▸ Job
For this task, copy all of the data below exactly and skip the pictures.

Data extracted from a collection
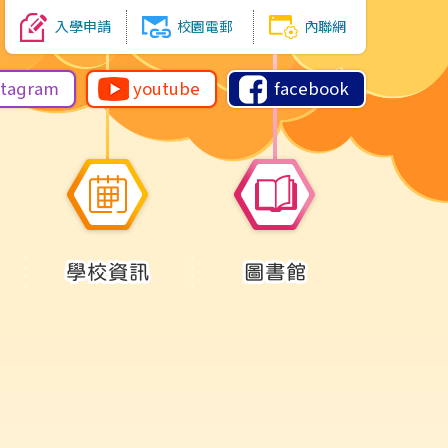
入學申請
校園電郵
內聯網
stagram
youtube
facebook
學校資訊
圖書館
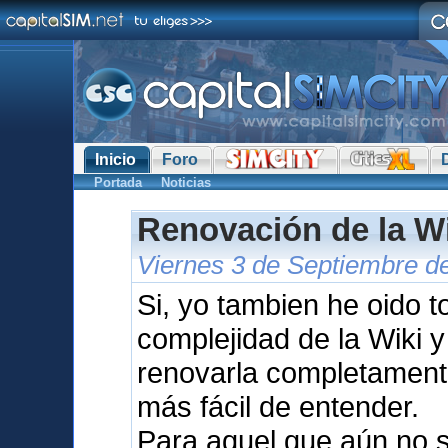
Inicio
Foro
Portada
Noticias
Renovación de la W
Viernes 3 de Septiembre de
Si, yo tambien he oido 
complejidad de la Wiki 
renovarla completament
más fácil de entender.
Para aquel que aún no s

▸ Solution to this task
入學申請
校園電郵
內聯網
stagram
youtube
facebook
學校資訊
圖書館
Inicio
Foro
Portada
Noticias
Renovación de la W
Viernes 3 de Septiembre de
Si, yo tambien he oido 
complejidad de la Wiki 
renovarla completament
más fácil de entender.
Para aquel que aún no s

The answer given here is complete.